Motherhood and Domestic Violence: Longitudinal Study Using Population-Wide Administrative Data
Motherhood and Domestic Violence: Longitudinal Study Using Population-Wide Administrative Data
by Núria Rodríguez-Planas (City University of New York)
You may follow the seminar at the following link: https://unibocconi-it.zoom.us/j/93327431819
ABSTRACT:
Using population-wide longitudinal administrative data on hospital visits for assault for Swedish women, we document a large and persistent motherhood gap in gender victimization where mothers are considerably less likely to visit a hospital for injuries caused by assault relative to childless women.

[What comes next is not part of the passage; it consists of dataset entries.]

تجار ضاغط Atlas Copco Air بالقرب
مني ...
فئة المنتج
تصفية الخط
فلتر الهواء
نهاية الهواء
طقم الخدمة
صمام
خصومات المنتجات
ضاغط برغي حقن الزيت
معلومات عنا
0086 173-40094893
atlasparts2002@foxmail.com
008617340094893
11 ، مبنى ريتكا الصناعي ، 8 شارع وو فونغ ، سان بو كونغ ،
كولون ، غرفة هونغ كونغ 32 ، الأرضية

To address concerns that mothers and childless women may differ in preferences, risk taking and lifestyles, we estimate an individual fixed effects model to control for time-invariant individual unobserved heterogeneity. With this specification, we find that becoming a mother decreases the risk of assault by 53 percent (compared to mothers’ pre-birth mean). Event analysis shows that mothers’ risk of assault falls by 62 percent with the birth of their first child and persists over time, albeit this gap between mothers and childless women slowly narrows as the child grows up. The paper explores the mechanisms driving these results.
BIO:
Núria Rodríguez-Planas (Ph.D. in Economics, Boston University, 1999) is Professor of Economics at the City University of New York (Queens College and The Graduate Center), Russell Sage Foundation Visiting Scholar, and Distinguished Researcher at the Institut d’Economia de Barcelona at the Universitat de Barcelona. Her research spans across three topics: (1) Policies, and Institutions in Labor and Education Economics; (2) Social Norms and Behavioral Decisions; and (3) Public Health. She received an ERC Advanced Grant from the European Research Council to lead the project "WomEmpower: The Causal Effect of Motherhood, Gender Norms, and Cash Transfers to Women on Intimate Partner Violence” (2024-2028). She has held visiting positions at Barnard College at Columbia University (2020-2022); and Universitat Pompeu Fabra and Institut d’Anàlisi Econòmica (2012-2013). Prior to moving to NYC, she was Research Fellow at IZA (2012-2015); Assistant Professor at the Universitat Autònoma de Barcelona (2004-2012); Affiliated Professor at the Barcelona Graduate School of Economics (2007-2012); Economist at Mathematica Policy Research (2000-2004), the Board of Governors of the Federal Reserve System (1998-2000); and Research Fellow at the Brookings Institution (1997-1998). Ranked top 2.4% of economists in the last 10 years (RePEC), top 10% (#440) by both total new and all-time downloads (SSRN).